Josh Silverman, Etsy CEO, told CNBC on Friday that no one knows what will happen to the coronavirus pandemic this year, but he hopes the company will “outperform e-commerce as a whole”.

“Neither of us have a crystal ball,” Silverman said on Squawk Box, the day after the online market posted much better-than-expected fourth-quarter earnings and sales.

Etsy was a big beneficiary of the stay-at-home economy during Covid.

“If I look at 2020, e-commerce has grown at a crazy rate. E-commerce has grown over 40% year-over-year, and yet Etsy has grown 2.5 times the e-commerce rate” , he said.

“I don’t know what ecommerce will do in 2021,” he admitted, but added, “I hope and believe that Etsy can continue to outperform ecommerce overall.”

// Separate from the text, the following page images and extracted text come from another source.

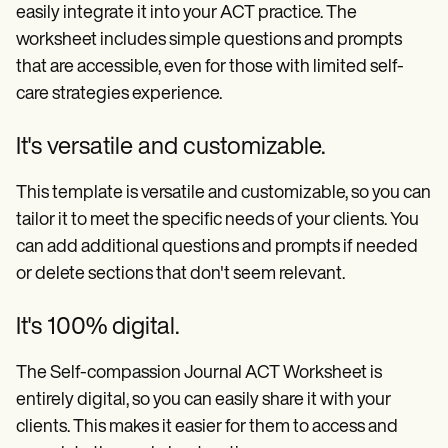
easily integrate it into your ACT practice. The
worksheet includes simple questions and prompts
that are accessible, even for those with limited self-
care strategies experience.
It's versatile and customizable.
This template is versatile and customizable, so you can
tailor it to meet the specific needs of your clients. You
can add additional questions and prompts if needed
or delete sections that don't seem relevant.
It's 100% digital.
The Self-compassion Journal ACT Worksheet is
entirely digital, so you can easily share it with your
clients. This makes it easier for them to access and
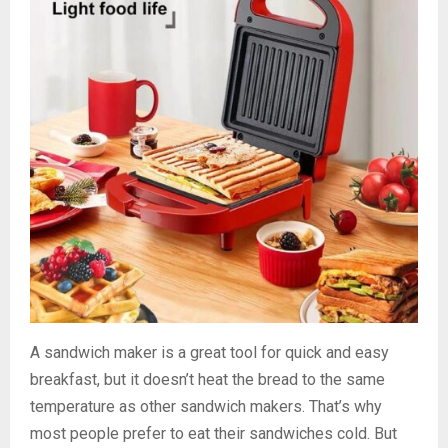
A sandwich maker is a great tool for quick and easy
breakfast, but it doesn’t heat the bread to the same
temperature as other sandwich makers. That’s why
most people prefer to eat their sandwiches cold. But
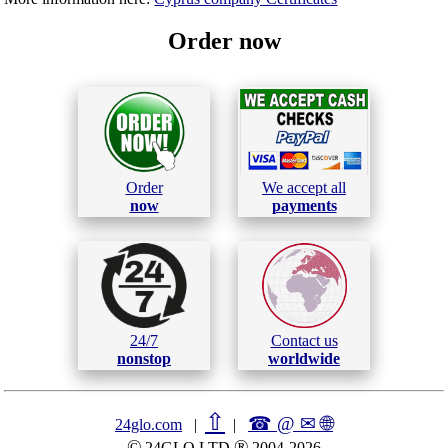
Order now
Order
We accept all
now
payments
24/7
Contact us
nonstop
worldwide
⇧
☎ @ ✉
🌐︎
24glo.com
|
|
©
®
24GLO LTD
2004-2026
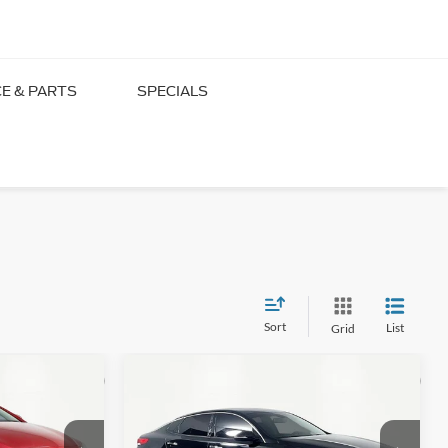
CE & PARTS
SPECIALS
 Millington
Sort
List
Grid
Compare Vehicle
16
$13,866
2016
Kia Optima
EX
PRICE
NO HAGGLE PRICE
Less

Etsy revenue for full year 2020 was $ 1.73 billion, up 111% year over year, while net income increased 264% to $ 349 million. Gross merchandise sales in the company’s marketplace – known for its independent artisans who sell a range of products – rose to $ 10.28 billion last year. That’s an increase of $ 4.97 billion in 2019.

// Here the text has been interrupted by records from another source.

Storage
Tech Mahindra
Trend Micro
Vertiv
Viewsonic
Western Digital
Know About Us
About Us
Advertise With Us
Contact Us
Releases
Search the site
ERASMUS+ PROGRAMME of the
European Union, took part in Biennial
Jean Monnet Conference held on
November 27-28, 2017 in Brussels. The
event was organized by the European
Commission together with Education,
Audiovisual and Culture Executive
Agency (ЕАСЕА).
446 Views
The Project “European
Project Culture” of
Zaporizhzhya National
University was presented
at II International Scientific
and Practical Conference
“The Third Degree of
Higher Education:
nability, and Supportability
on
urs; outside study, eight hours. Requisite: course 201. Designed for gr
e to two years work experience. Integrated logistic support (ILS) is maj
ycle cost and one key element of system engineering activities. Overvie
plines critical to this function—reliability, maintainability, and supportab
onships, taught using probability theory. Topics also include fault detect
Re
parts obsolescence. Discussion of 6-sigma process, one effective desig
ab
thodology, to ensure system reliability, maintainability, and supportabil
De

The company declined to issue full-year projections due to the pandemic and instead offered them quarterly. For the current first quarter, Etsy expects sales between 513 and 536 million US dollars, which is significantly better than the 383 million US dollars expected by Wall Street.

In a conference call following the profit on Thursday, Silverman told analysts that Etsy had met its 2023 business goals three years ahead of schedule after the pandemic accelerated online shopping adoption and demand for essentially new product categories in its market like Face masks.

Silverman told CNBC that when looking at Etsy’s position after Covid, he saw two competing forces. On the positive side, millions of people who typically shopped in brick and mortar stores prior to the pandemic have started buying goods online. On the flip side, he said retail will make up a smaller portion of consumer spending as a full economic reopening occurs and more people eat and travel in restaurants again.

“What I don’t know – and what I don’t know that any of us know – is what will happen to overall consumer spending as restrictions wear off,” said Silverman. “What I do know is that if you look long-term, if you look to 2022 and 2023 and beyond, e-commerce just keeps getting bigger and I think we’re getting bigger and bigger.”

Etsy stocks rose 9% just after Friday open. The company’s shares are up nearly 300% in the past 12 months.